**Description of the task:**
Convert every line of the items below into a Markdown table with two columns, Row and Line, numbering the rows and skipping blank lines. Leave the pictures out.

**Dataset excerpts:**

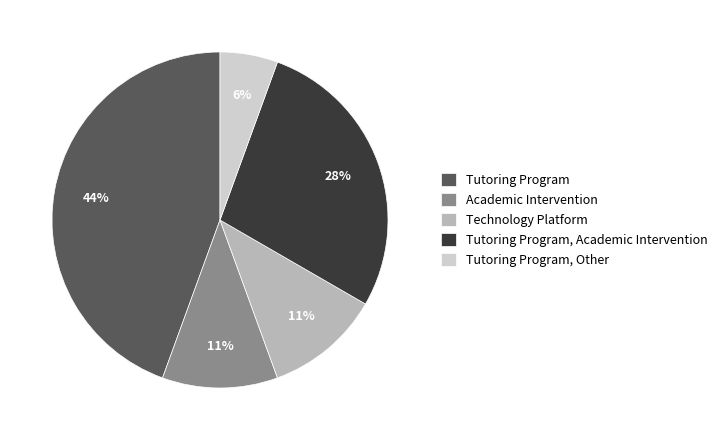

To the nearest percent, what portion does Tutoring Program, Academic Intervention represent?

28%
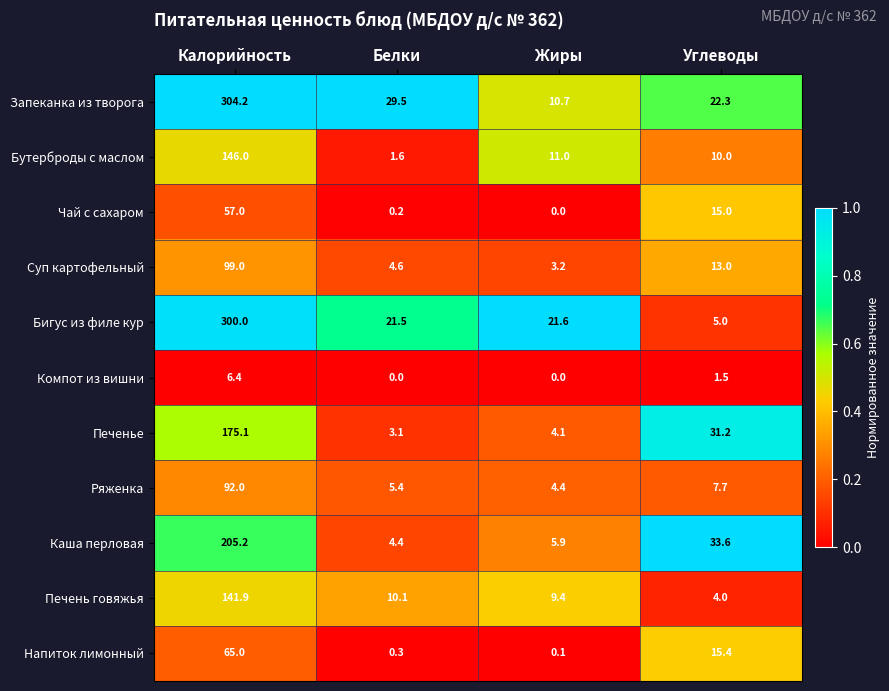

At which label does Бигус из филе кур first exceed 21?

Калорийность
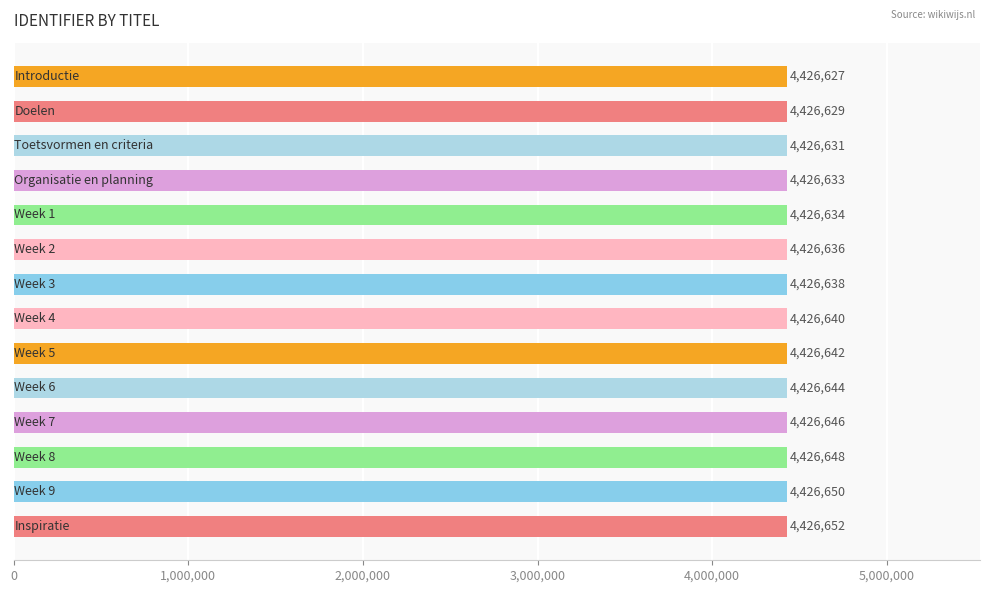

What is the difference between the second highest and minimum values?

23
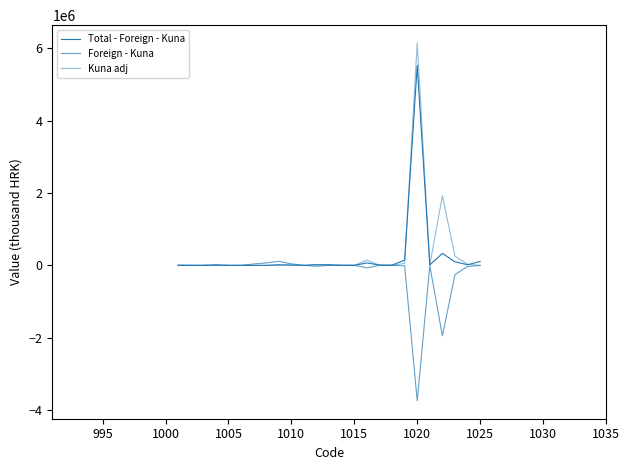

How many intersections are there between Foreign - Kuna and Kuna adj?

5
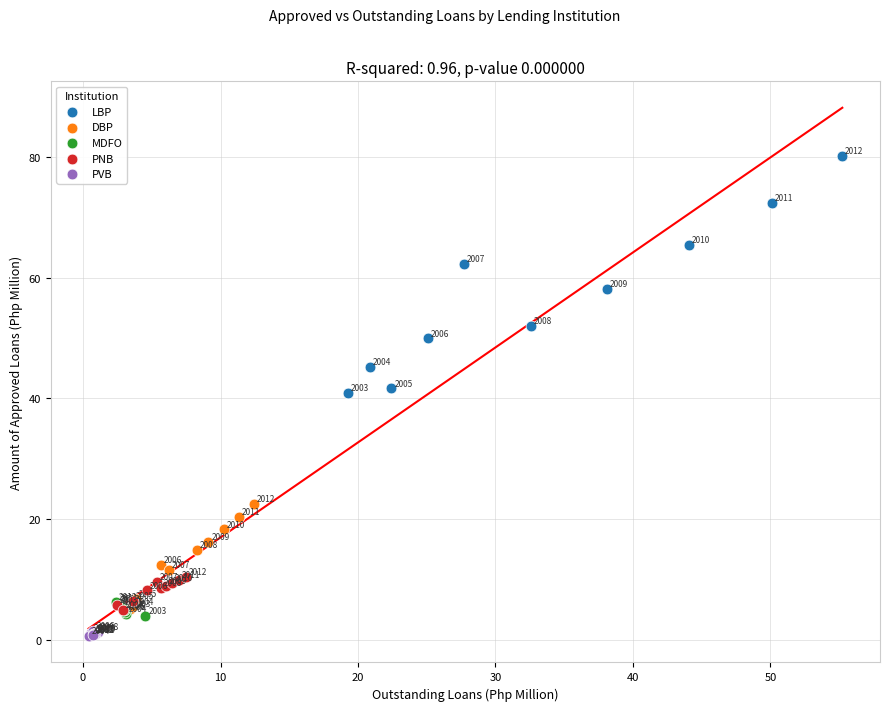

Which series reaches the minimum Y coordinate?

PVB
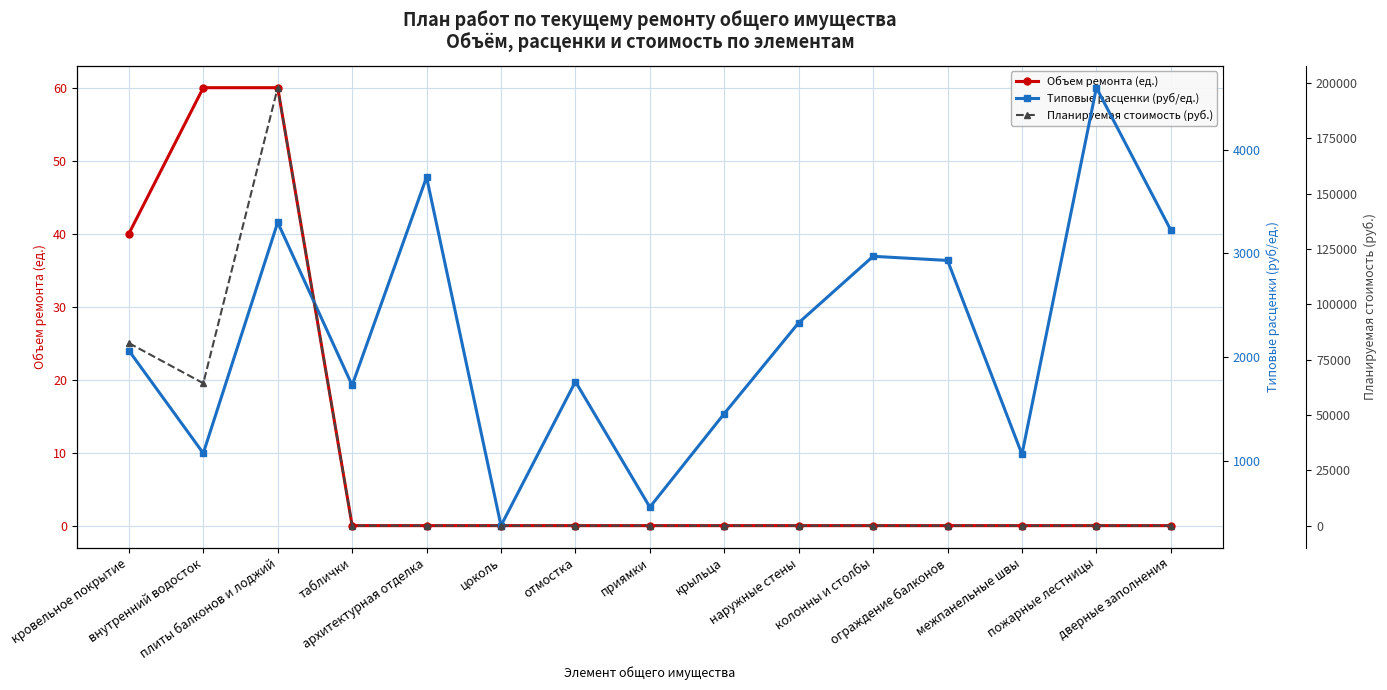

Is the value of Планируемая стоимость (руб.) at пожарные лестницы greater than the value of Объем ремонта (ед.) at архитектурная отделка?

No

**Finished exercise:**
| Row | Line |
|---|---|
| 1 | To the nearest percent, what portion does Tutoring Program, Academic Intervention represent? |
| 2 | 28% |
| 3 | At which label does Бигус из филе кур first exceed 21? |
| 4 | Калорийность |
| 5 | What is the difference between the second highest and minimum values? |
| 6 | 23 |
| 7 | How many intersections are there between Foreign - Kuna and Kuna adj? |
| 8 | 5 |
| 9 | Which series reaches the minimum Y coordinate? |
| 10 | PVB |
| 11 | Is the value of Планируемая стоимость (руб.) at пожарные лестницы greater than the value of Объем ремонта (ед.) at архитектурная отделка? |
| 12 | No |